Link to Emily Banach 2017 UURAF poster in PDF format.
Click image for pdf of poster. 

Dry Cross-Contamination Modes and Factors Associated With Salmonella During Almond Processing
Joanna Carroll
Mentor(s): Sanghyup Jeong (Biosystems and Agricultural Engineering)

Recently, there have been numerous outbreaks associated with Salmonella in low-moisture foods. According to the CDC, there were multistate outbreaks associated with Salmonella for pistachios in 2009 and 2016 and almonds in 2000 and 2003, which caused massive nationwide recalls. This study identifies the environmental and physical factors that affect modes of cross-contamination associated with Salmonella in order to enhance a discrete element simulation of almond processing. Almond shell pieces and kernels (200 g) were inoculated with Salmonella Enteritidis PT30. Subsequently, the inoculated kernels (5 g), shell pieces (5 g) and un-inoculated kernels (200 g) were conditioned at 0.20 and 0.40 aw, and mixed in a stainless steel drum (140 mm diameter) for a total number of rotations (TNR) of 5, 20, 40, and 80 revolutions. Thereafter, the contaminated samples (5 g) were retrieved, and enumerated for the transferred Salmonella. The maximum bacterial load transferred from shells to kernels was significantly different (P<0.05) than that of kernels to kernels for 0.2 and 0.4 aw. When comparing aw, there was a significant difference between 0.2 and 0.4 (P<0.05) for both kernel to kernel and shell to kernel. This indicates that environmental and physical factors like aw and surface structure have a significant effect on the dry transfer of Salmonella. Identifying factors affecting bacterial cross contamination modes is critical information for secondary modeling used in discrete element model simulation, which will reveal the cross-contamination pathways of Salmonella for an actual processing system.
Source: UURAF Program Book_Digital.pdf
Link to Joanna Carroll 2017 UURAF poster in PDF format.

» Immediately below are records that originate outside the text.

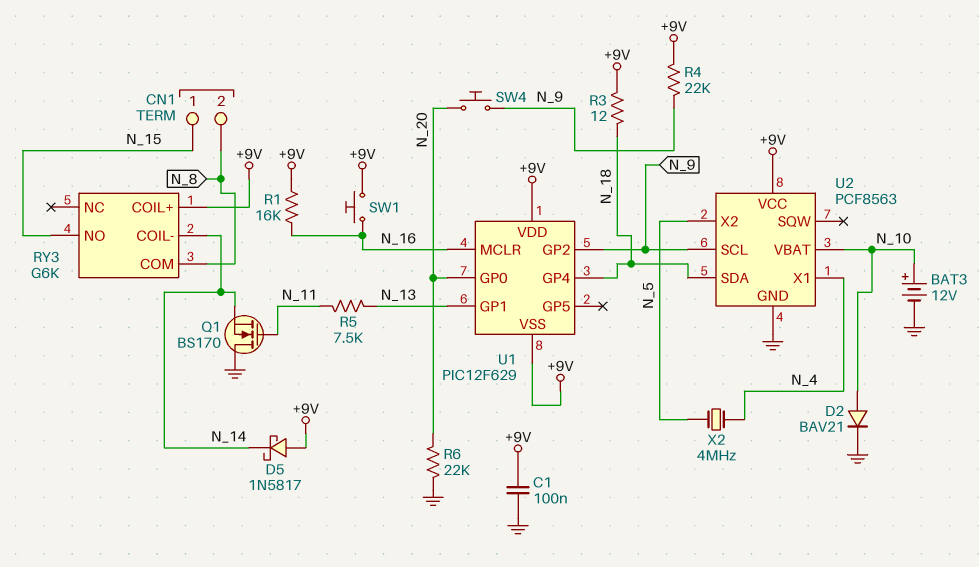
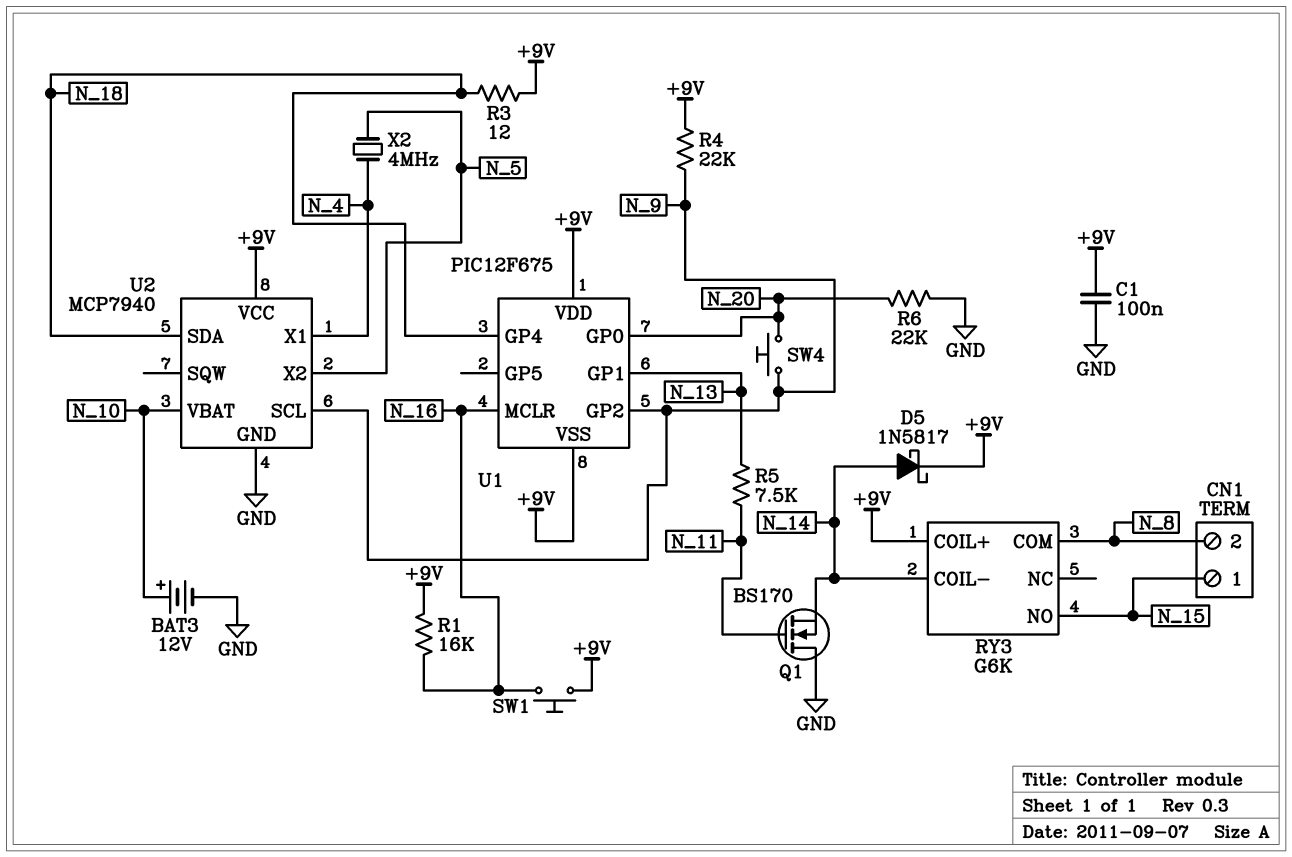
D2: diode BAV21 (A N_10, K GND) -> none
D5: schottky 1N5817 (A +9V, K N_14) -> schottky 1N5817 (A N_14, K +9V)
U1: PIC12F629 -> PIC12F675
U2: PCF8563 -> MCP7940

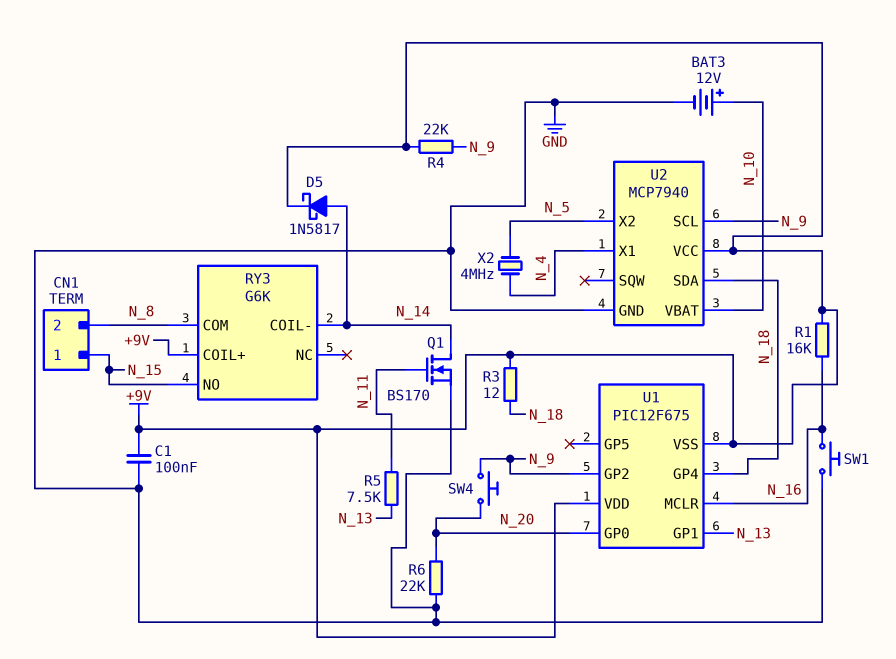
Q1: NMOS BS170 (G N_11, D GND, S N_14) -> NMOS BS170 (G N_11, D N_14, S GND)
SW1: button (+9V, N_16) -> button (GND, N_16)

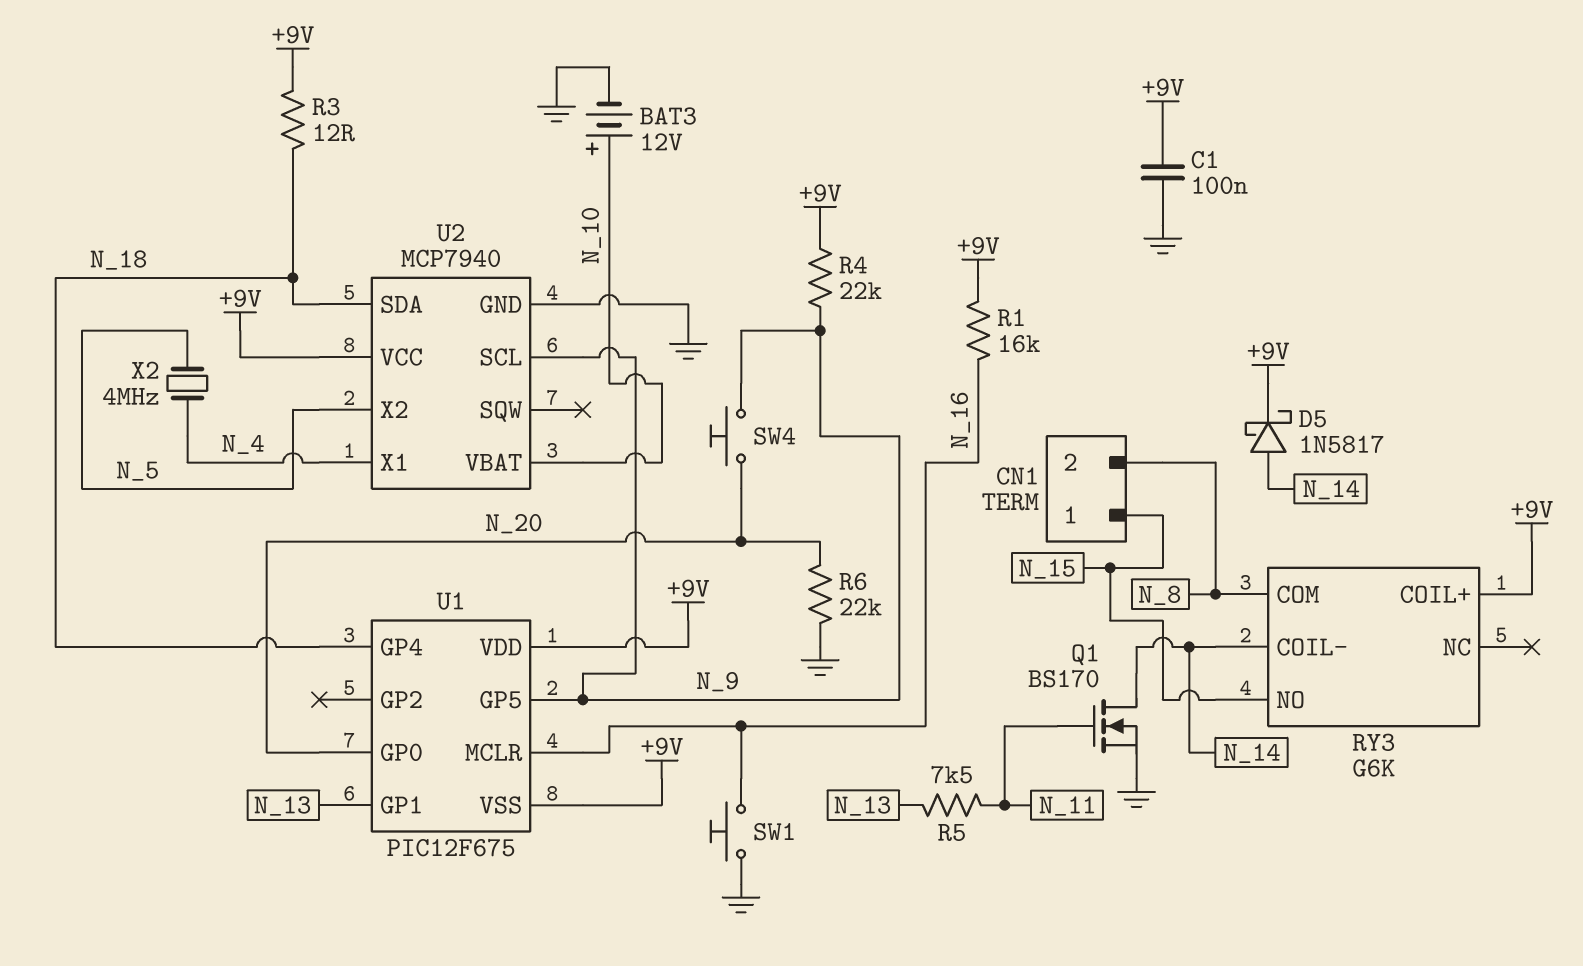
U1 pin GP2: N_9 -> none
U1 pin GP5: none -> N_9

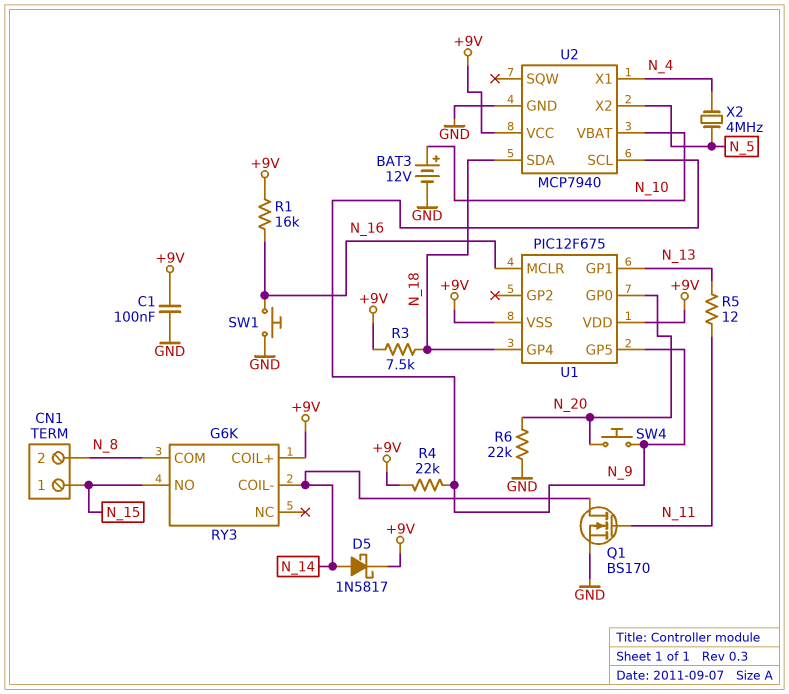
R3: 12 (+9V, N_18) -> 7.5k (+9V, N_18)
R5: 7.5k (N_11, N_13) -> 12 (N_11, N_13)

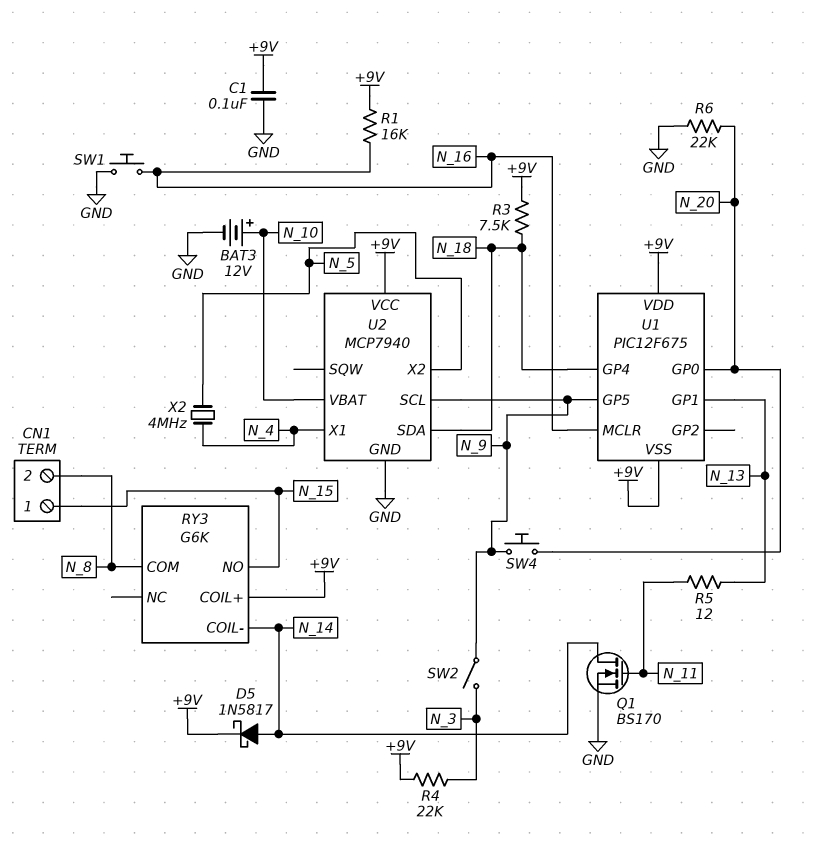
R4: 22k (+9V, N_9) -> 22k (+9V, N_3)
SW2: none -> switch (N_3, N_9)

Click image for pdf of poster. 

Christopher Wells - April 12, 2017, UURAF Awards Ceremony

Evaluating the Efficacy of Industrial Vacuum Cleaning to Remove Food Allergens from Food Contact Surfaces
Christopher Wells
Mentor(s): Sanghyup Jeong (Biosystems and Agricultural Engineering)

Allergenic cross-contamination is a growing concern in low moisture environments where water cannot be used as a cleaning resource. The purpose of this study was to determine the effectiveness of the vacuum dry cleaning method used in the food industry. Stainless steel coupons were electrostatically coated with soy protein isolate as an allergenic material. The coupons were vacuumed at about 3 mm above the surface. After 10 seconds of vacuuming followed by a brushing, the coupons were vacuumed for an additional 10 seconds, and tested for the soy allergen using Neogen 3D Reveal test kits (5 ppm detection limit). For cleaning efficacy, another set of coupons were vacuumed, submerged and agitated in 15 mL of deionized water, to measure total dissolved solids (TDS) and conductivity. The allergen tests showed 50% negative and 50% positive for soy (n=6), indicating the uncertainty of the vacuum cleaning practice for allergen removal. The mean TDS, 4.72 ± 1.57 ppm and the conductivity, 3.7 ± 0.5µS/cm, supports the allergen test results. These results reinforce the uncertainty of determination of cleanliness based on visual inspection. Although the current industry vacuum cleaning practice is considered as an effective and practical dry cleaning method, it needs to be further validated and improved to ensure allergen free food products.